I carry your heart with me,
I carry it in my heart.
I am never without it.
Zinnen uit een prachtig gedicht van E. Cummings. Ik gaf het gedicht ooit aan mijn zussen. Ik fluister het soms nauwelijks hoorbaar in de haren van m’n oudste dochter wanneer ik haar knuffel. Ik voel het als ik aan onze kleine Julia denk. En sinds een paar dagen zeg ik het ook tegen de vrouw die net een baby heeft gekregen en haar kind heeft moeten begraven. Maar die er daarna nooit meer mocht zijn. Deze blog is een ode aan haar.
Die vrouw die alleen op een kamer ligt in een soort twilight zone van hoop en wanhoop. Die dapper in een ziekenhuisbed ligt met rivieren van tranen over haar wangen stromend, zichzelf en haar dierbaren moed inpratend. Die moeder die niet weet of haar kleine meisje uit deze nachtmerrie zal komen. Die een helse bevalling achter de rug heeft waarbij niemand naar haar luisterde, waarin iedereen de verkeerde keuzes heeft gemaakt en waarvan haar baby nu de schade van ondervindt.

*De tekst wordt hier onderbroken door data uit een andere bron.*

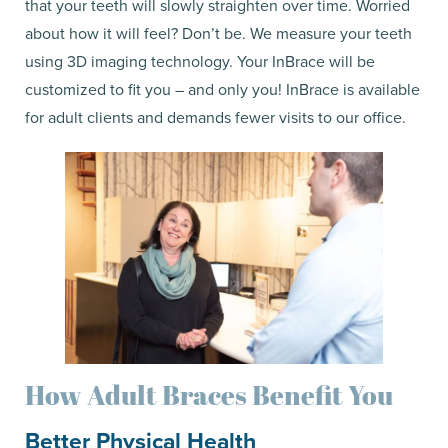
that your teeth will slowly straighten over time. Worried
about how it will feel? Don’t be. We measure your teeth
using 3D imaging technology. Your InBrace will be
customized to fit you – and only you! InBrace is available
for adult clients and demands fewer visits to our office.
How Adult Braces Benefit You
Better Physical Health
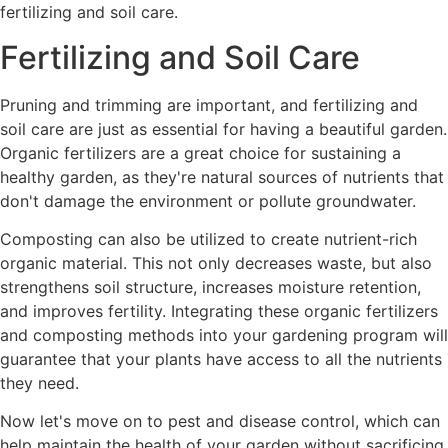
fertilizing and soil care.
Fertilizing and Soil Care
Pruning and trimming are important, and fertilizing and
soil care are just as essential for having a beautiful garden.
Organic fertilizers are a great choice for sustaining a
healthy garden, as they're natural sources of nutrients that
don't damage the environment or pollute groundwater.
Composting can also be utilized to create nutrient-rich
organic material. This not only decreases waste, but also
strengthens soil structure, increases moisture retention,
and improves fertility. Integrating these organic fertilizers
and composting methods into your gardening program will
guarantee that your plants have access to all the nutrients
they need.
Now let's move on to pest and disease control, which can
help maintain the health of your garden without sacrificing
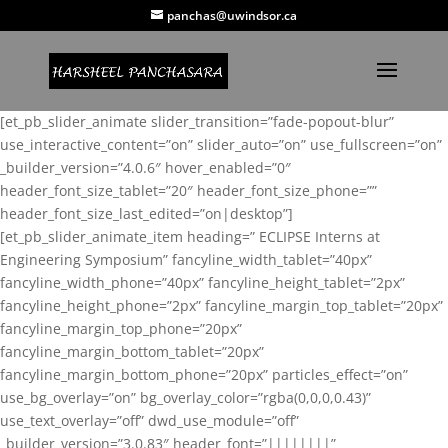
panchas@uwindsor.ca
[et_pb_slider_animate slider_transition=”fade-popout-blur”
use_interactive_content=”on” slider_auto=”on” use_fullscreen=”on”
_builder_version=”4.0.6″ hover_enabled=”0″
header_font_size_tablet=”20″ header_font_size_phone=””
header_font_size_last_edited=”on|desktop”]
[et_pb_slider_animate_item heading=” ECLIPSE Interns at
Engineering Symposium” fancyline_width_tablet=”40px”
fancyline_width_phone=”40px” fancyline_height_tablet=”2px”
fancyline_height_phone=”2px” fancyline_margin_top_tablet=”20px”
fancyline_margin_top_phone=”20px”
fancyline_margin_bottom_tablet=”20px”
fancyline_margin_bottom_phone=”20px” particles_effect=”on”
use_bg_overlay=”on” bg_overlay_color=”rgba(0,0,0,0.43)”
use_text_overlay=”off” dwd_use_module=”off”
_builder_version=”3.0.83″ header_font=”||||||||”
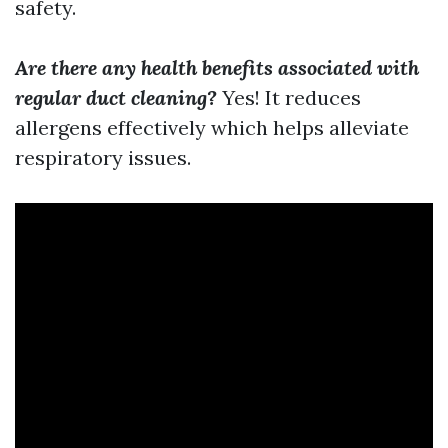
safety.
Are there any health benefits associated with
regular duct cleaning?
Yes! It reduces
allergens effectively which helps alleviate
respiratory issues.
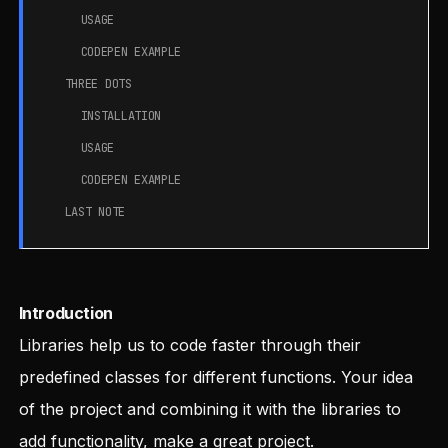
USAGE
CODEPEN EXAMPLE
THREE DOTS
INSTALLATION
USAGE
CODEPEN EXAMPLE
LAST NOTE
Introduction
Libraries help us to code faster through their
predefined classes for different functions. Your idea
of the project and combining it with the libraries to
add functionality, make a great project.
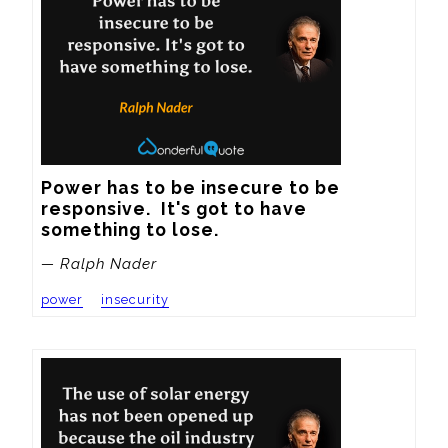
Power has to be insecure to be 
responsive.  It's got to have 
something to lose.
— Ralph Nader
power
insecurity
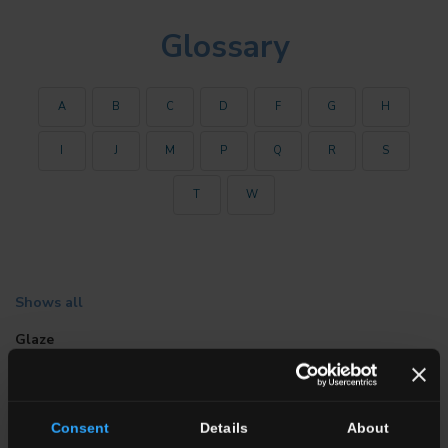
Glossary
A
B
C
D
F
G
H
I
J
M
P
Q
R
S
T
W
Shows all
Glaze
This is a vitreous inorganic coating which may be matt, white or
coloured; it may also consist only of unfired porcelain and vitro-
porcelain raw materials. It is fired together with the tile body in
Consent
Details
About
the single-firing process, at from 1250 °C to 1400 °C. Otherwise,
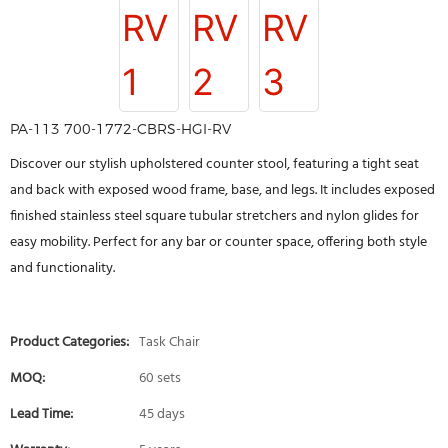
PA-113 700-1772-CBRS-HGI-RV
Discover our stylish upholstered counter stool, featuring a tight seat
and back with exposed wood frame, base, and legs. It includes exposed
finished stainless steel square tubular stretchers and nylon glides for
easy mobility. Perfect for any bar or counter space, offering both style
and functionality.
Product Categories:
Task Chair
MOQ:
60 sets
Lead Time:
45 days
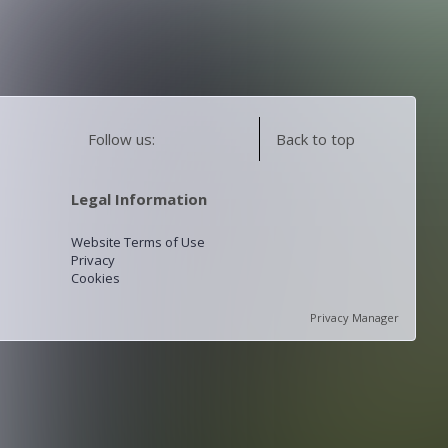
Follow us:
Back to top
Legal Information
Website Terms of Use
Privacy
Cookies
Privacy Manager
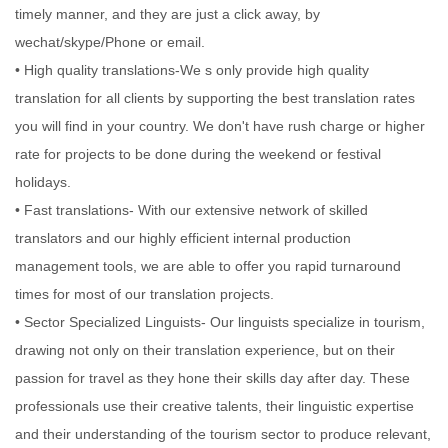
timely manner, and they are just a click away, by
wechat/skype/Phone or email.
• High quality translations-We s only provide high quality
translation for all clients by supporting the best translation rates
you will find in your country. We don't have rush charge or higher
rate for projects to be done during the weekend or festival
holidays.
• Fast translations- With our extensive network of skilled
translators and our highly efficient internal production
management tools, we are able to offer you rapid turnaround
times for most of our translation projects.
• Sector Specialized Linguists- Our linguists specialize in tourism,
drawing not only on their translation experience, but on their
passion for travel as they hone their skills day after day. These
professionals use their creative talents, their linguistic expertise
and their understanding of the tourism sector to produce relevant,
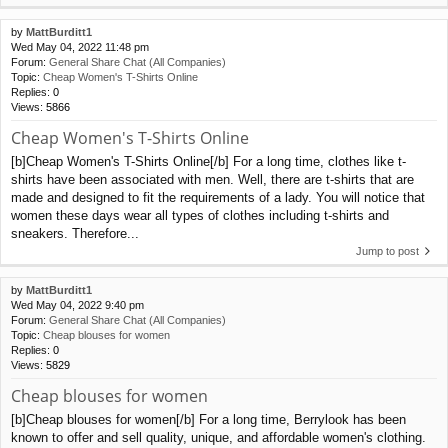
by
MattBurditt1
Wed May 04, 2022 11:48 pm
Forum:
General Share Chat (All Companies)
Topic:
Cheap Women's T-Shirts Online
Replies:
0
Views:
5866
Cheap Women's T-Shirts Online
[b]Cheap Women's T-Shirts Online[/b] For a long time, clothes like t-
shirts have been associated with men. Well, there are t-shirts that are
made and designed to fit the requirements of a lady. You will notice that
women these days wear all types of clothes including t-shirts and
sneakers. Therefore...
Jump to post
by
MattBurditt1
Wed May 04, 2022 9:40 pm
Forum:
General Share Chat (All Companies)
Topic:
Cheap blouses for women
Replies:
0
Views:
5829
Cheap blouses for women
[b]Cheap blouses for women[/b] For a long time, Berrylook has been
known to offer and sell quality, unique, and affordable women's clothing.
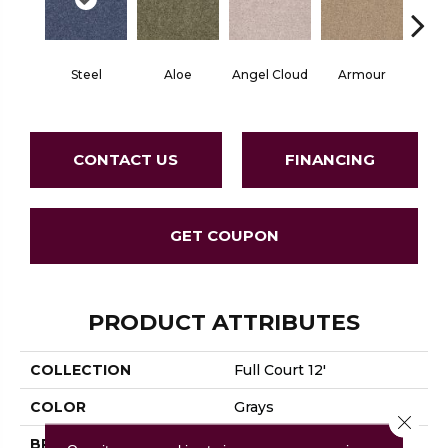
Steel
Aloe
Angel Cloud
Armour
Bare 
CONTACT US
FINANCING
GET COUPON
PRODUCT ATTRIBUTES
COLLECTION
Full Court 12'
COLOR
Grays
Close 
BRAND
Shaw Floors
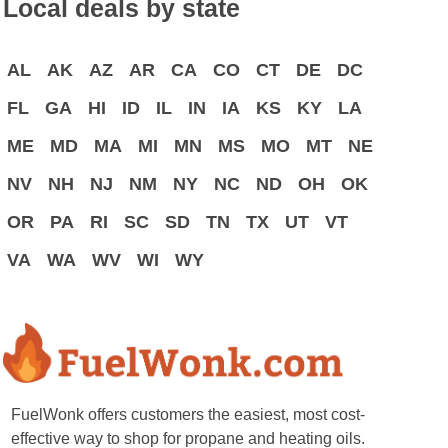
Local deals by state
AL
AK
AZ
AR
CA
CO
CT
DE
DC
FL
GA
HI
ID
IL
IN
IA
KS
KY
LA
ME
MD
MA
MI
MN
MS
MO
MT
NE
NV
NH
NJ
NM
NY
NC
ND
OH
OK
OR
PA
RI
SC
SD
TN
TX
UT
VT
VA
WA
WV
WI
WY
FuelWonk offers customers the easiest, most cost-
effective way to shop for propane and heating oils.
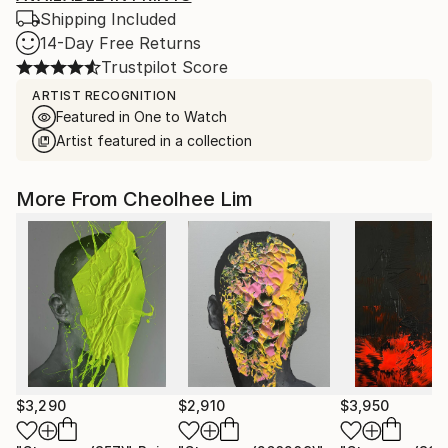
Shipping Included
14-Day Free Returns
Trustpilot Score
ARTIST RECOGNITION
Featured in One to Watch
Artist featured in a collection
More From Cheolhee Lim
$3,290
$2,910
$3,950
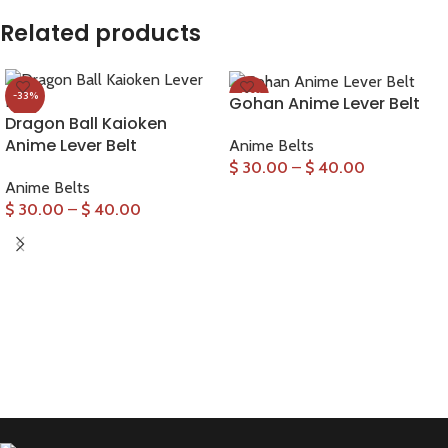
Related products
-33%
-33%
Gohan Anime Lever Belt
Dragon Ball Kaioken
Anime Lever Belt
Anime Belts
$
30.00
–
$
40.00
Anime Belts
SELECT OPTIONS
$
30.00
–
$
40.00
SELECT OPTIONS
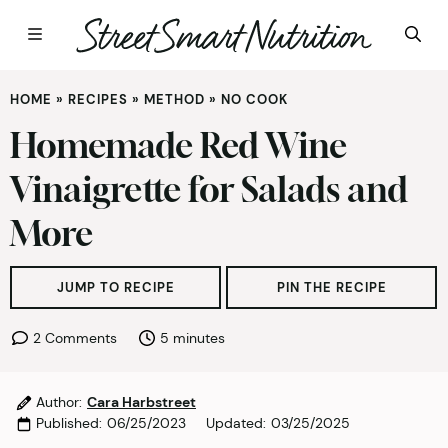
Skip
HOME
»
RECIPES
»
METHOD
»
NO COOK
to
content
Homemade Red Wine
Vinaigrette for Salads and
More
JUMP TO RECIPE
PIN THE RECIPE
minutes
2 Comments
5
minutes
Author:
Cara Harbstreet
Published:
06/25/2023
Updated:
03/25/2025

Die vrouw die drie dagen later met haar partner in datzelfde bed ligt, nu met dat kleine meisje tussen hen in, waar het meisje haar laatste adem zal uitblazen. Die moeder die een dag later tegen de koelkastdeur geleund staat, in haar eigen keuken. Hulpeloos is ze, het litteken onder haar buik brandt. De weg van de slaapkamer boven naar de keuken beneden was een lichamelijke strijd geweest. Ze kijkt naar de lege box in de woonkamer en breekt vanbinnen.
Die vrouw met pijnlijk hard gezwollen borsten, die door de pijn heen ademt, klam van de koorts, misselijk van het ongemak en wanhopig een kolf online koopt. Melk opvangen voor een baby die er niet is.
Die vrouw die in de familiekamer van het uitvaartcentrum zit en het zachtjes fluisteren van haar familie om zich heen hoort, maar zich ervoor afsluit. Hoe was het mogelijk, mompelt ze in zichzelf. Ik wil hier niet zijn, schreeuwt het in haar. De vrouw die woorden van liefde en dankbaarheid uitspreekt tegen een zaal vol mensen die allemaal afscheid komen nemen van haar baby. Dit is niet echt. En hoe kon ze dit doen. Welke moeder liet haar baby nou achter in een kistje zo klein dat het wel voor een pop gemaakt leek. Een kistje dat verdween in een grafje, omringd door andere baby’tjes. Allemaal kindjes die zo gemist worden. Haar gezin is gebroken en ze is niet in staat het te repareren.
Die vrouw die haar samengestelde gezin probeert te dragen. Die haar depressieve man overeind houdt. Die aandacht schenkt aan alle kinderen, behalve aan het dode kind want daar lijkt geen ruimte voor te zijn. Die vrouw die angsten overwinnen als olympische sport beoefent, maar die na de begrafenis van haar dochter te bang is om de babykamer in te gaan. Bang voor alle pijn, voor de leegte, voor de geuren en alle snoezige kleertjes die daar liggen. Verloren verlangens, hoop die vervlogen is, één groot gat van hol verdriet en gemis.
De vrouw die onlangs bij haar therapeut zat en zei dat ze zo graag lief wilde zijn voor díe vrouw. Zij die dit allemaal heeft doorgemaakt, maar die ze zo diep heeft weggestopt. Die vrouw die hunkert naar een liefdevolle erkenning dat ze bestaat en pijn heeft: voor haar is deze blog. Ik heb haar te lang genegeerd en het wordt tijd om haar pijn te benoemen. Ik draag haar hart in het mijne. Met liefde.